Pengantar: Pada tanggal 6 Desember 2023, Hasanuddin Law Study Center (HLSC) Unhas menyelenggarakan seminar nasional bertema Meninjau Putusan Mahkamah Konstitusi dalam pelaksanaan Pemilu yang berlandaskan konstitusi sebagai aktualisasi terciptanya negara Demokrasi.
Seminar yang tampaknya sebagai menyambut pelaksanaan pesta demokrasi 14 Februari 2024 ini berlangsung di Ruang Promosi Doktor Fakultas Hukum Unhas itu menampilkan Fajlurrahman Jurdi, S.H.,M.H. (Dosen Hukum Tata Negara Unhas dan penulis buku yang produktif), Endang Sari, S.IP, M.Si. (Komisioner KPU Kota Makassar) , dan Dede Arwinsyah, S.H.,M.H. (Ketua Bawaslu Kota Makassar). Puluhan mahasiswa ikut dalam seminar itu. Wartawan media ini, M.Dahlan Abubakar, termasuk peserta yang ikut nimbrung dalam kegiatan yang dikoordinasikan oleh panitia yang diketuai Muh.Alvind Caesar. Ketua Umum HLSC Muhammad Akbar Fadil yang membuka seminar nasional tersebut menjelaskan, kegiatan ini dilaksanakan menjelang penyelenggaraan musyawarah besar HLSC. Berikut catatannya. (Redaksi).
Mahkamah Konstitusi sebagai penjaga konstitusi baru saja diterba prahara jilid II, setelah terjadi pada tahun 2013, ketika Ketua MK Akil Mochtar terjebak dalam operasi tangkap tangan (OTT) Komisi Pemberantasan Korupsi (KPK) Oktober 2013. Lembaga yang menjadi tentara dan penjaga konstitusi itu terseok dalam kepercayaan publik hingga ke titik nadir. November 2023 MK kembali diterjang prahara ketika memutuskan perkara yang sarat kepentingan antara ketuanya dengan keluarga presiden yang sedang berkuasa.
Tampil sebagai pembicara pertama adalah Fajlurrahman Jurdi. Dia menyinggung masalah putusan MK tersebut, namun pada awal presentasinya dia lebih menyoroti soal pemilihan umum (pemilu). Kalau kita bicara soal pemilu, pasti siapa yang berdaulat. Kedaulatan itu adalah titik puncak dari eksistensi pemilu karena yang perlu dirawat adalah kedaulatan. Pertama, merawat siapa yang berdaulat maka harus ada prinsip-prinsip yang ditekankan dalam pemilu itu, yang dikenal dengan pemilu yang demokratis. Kita melihat sistem pemilunya.

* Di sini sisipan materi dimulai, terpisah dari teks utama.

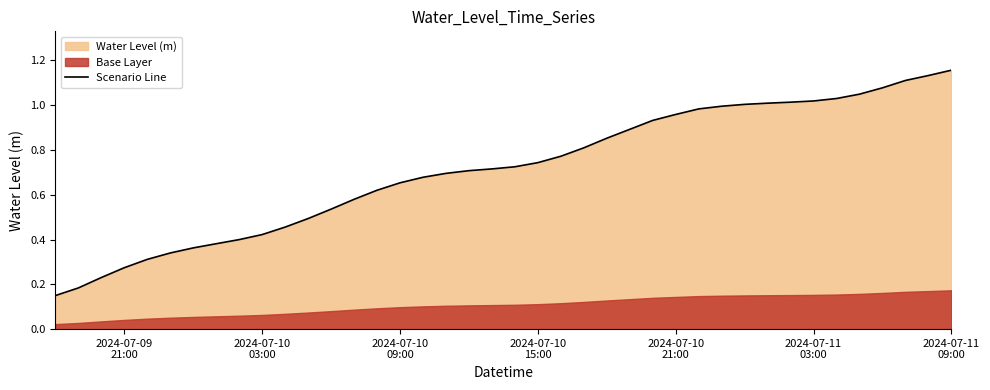

What is the minimum value shown in the chart?

0.1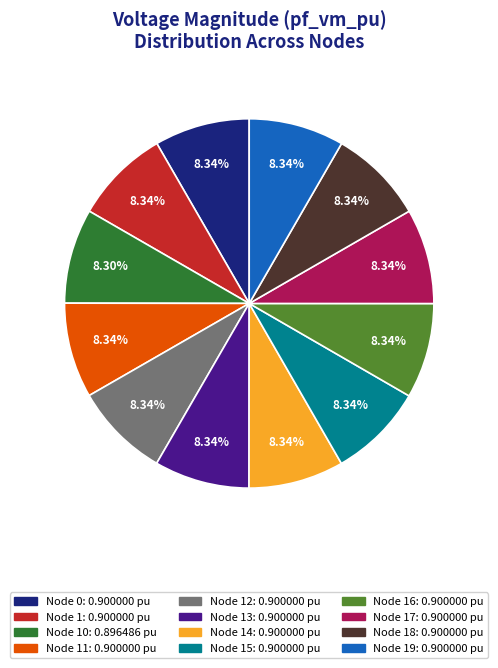

Is there a majority slice in this chart?

No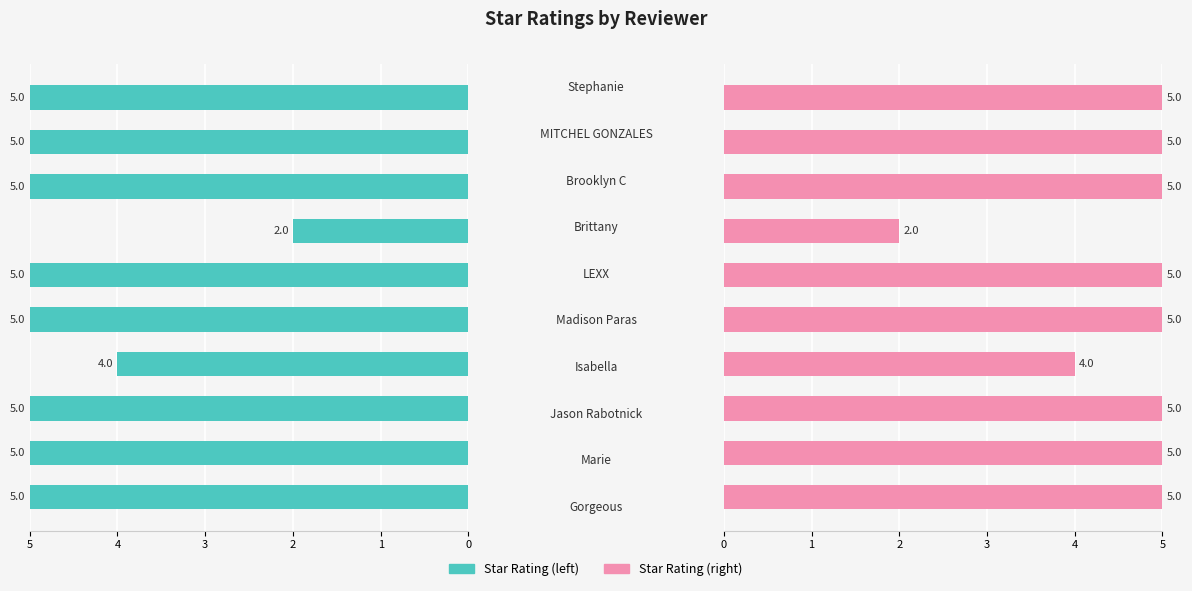

What are all the series names shown in the legend?

Star Rating (left), Star Rating (right)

Kedua, salah satu karakter sistem pemilu demokratis itu adalah ada soal pengaturan distrik, daerah pemilihan (dapil). Ciri lain pemilu yang demokratis itu adalah administrasi pemilu. Sehingga, sengketa administrasi pemilu itu diselesaikan oleh Badan Pengawas Pemilu (Bawaslu) dan ini domain penting yang dibicarakan Dede Arwansyah.
Keempat adalah, hak pilih dan pendaftaran pemilih. Itu dijamin oleh konstitusi karena hak pilihnya, maka sekarang misalnya bisa dengan hanya kartu tanda penduduk (KTP) elektronik orang bisa memilih. Sebelum keputusan Mahkamah Konstitusi (MK) harus terdaftar sebagai pemilih baru bisa memilih, kemudian diubah oleh MK. Yang lain adalah sertifikat kewarganegaraan, dan akses terhadap media.
Kebebasan orang berbicara dalam kaitannya dengan yang positif selama kampanye menjadi penting. Kita sebagai warga negara berhak menilai proses validasi benar-benar netral, benar-benar punya kualitas yang baik. Jangan-jangan orang yang disodorkan adalah orang-orang yang sebenarnya tidak memiliki potensi untuk memimpin republik ini. Sekarang ini sedang viral banyak pernyataan kandidat yang meresahkan publik. Kita tidak tahu sejauh mana keresahan mahasiswa terhadap kandidat itu.
Kata Fajlur, pemungutan suara itu pasti. Kalau pada zaman Orde Baru, tempat pemungutan suara (TPS) itu dijaga tentara dengan senjata dan sepatu laras. Jadi dulu, sudah diketahui siapa pemenangnya sebelum selesai pemilihan. Meskipun sekarang, juga sudah diketahui melalui lembaga survei, kita sudah bisa tahu ini yang menang dan tidak menang. Kita tidak tahu apakah betul survei itu atau tidak.